* **The problem**
For the entries that follow, state how many lines include the word "Mention", giving the number and nothing else.

* **Data listing**
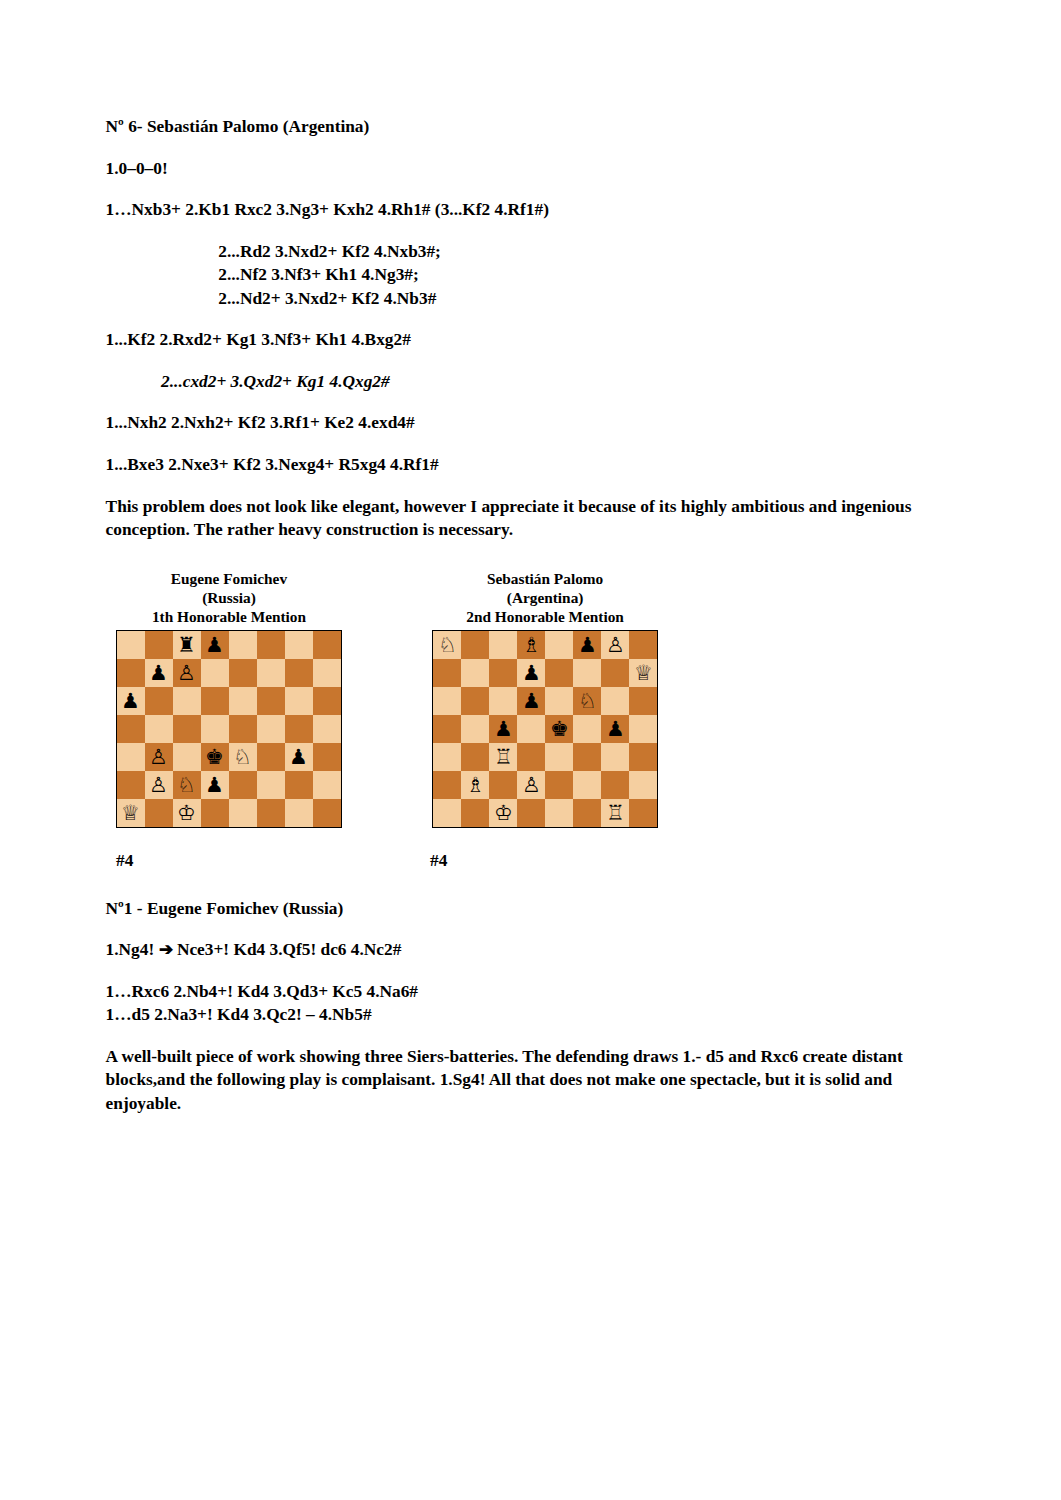Nº 6- Sebastián Palomo (Argentina)
1.0–0–0!
1…Nxb3+ 2.Kb1 Rxc2 3.Ng3+ Kxh2 4.Rh1# (3...Kf2 4.Rf1#)
2...Rd2 3.Nxd2+ Kf2 4.Nxb3#; 2...Nf2 3.Nf3+ Kh1 4.Ng3#; 2...Nd2+ 3.Nxd2+ Kf2 4.Nb3#
1...Kf2 2.Rxd2+ Kg1 3.Nf3+ Kh1 4.Bxg2#
2...cxd2+ 3.Qxd2+ Kg1 4.Qxg2#
1...Nxh2 2.Nxh2+ Kf2 3.Rf1+ Ke2 4.exd4#
1...Bxe3 2.Nxe3+ Kf2 3.Nexg4+ R5xg4 4.Rf1#
This problem does not look like elegant, however I appreciate it because of its highly ambitious and ingenious conception. The rather heavy construction is necessary.
Eugene Fomichev
(Russia)
1th Honorable Mention
| | | ♜ | ♟ | | | | |
| | ♟ | ♙ | | | | | |
| ♟ | | | | | | | |
| | ♙ | | ♚ | ♘ | | ♟ | |
| | ♙ | ♘ | ♟ | | | | |
| ♕ | | ♔ | | | | | |
Sebastián Palomo
(Argentina)
2nd Honorable Mention
| ♘ | | | ♗ | | ♟ | ♙ | |
| | | | ♟ | | | | ♕ |
| | | | ♟ | | ♘ | | |
| | | ♟ | | ♚ | | ♟ | |
| | | ♖ | | | | | |
| | ♗ | | ♙ | | | | |
| | | ♔ | | | | ♖ | |
#4
#4
Nº1 - Eugene Fomichev (Russia)
1.Ng4! ➔ Nce3+! Kd4 3.Qf5! dc6 4.Nc2#
1…Rxc6 2.Nb4+! Kd4 3.Qd3+ Kc5 4.Na6#
1…d5 2.Na3+! Kd4 3.Qc2! – 4.Nb5#
A well-built piece of work showing three Siers-batteries. The defending draws 1.- d5 and Rxc6 create distant blocks,and the following play is complaisant. 1.Sg4! All that does not make one spectacle, but it is solid and enjoyable.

* **Answer box**
2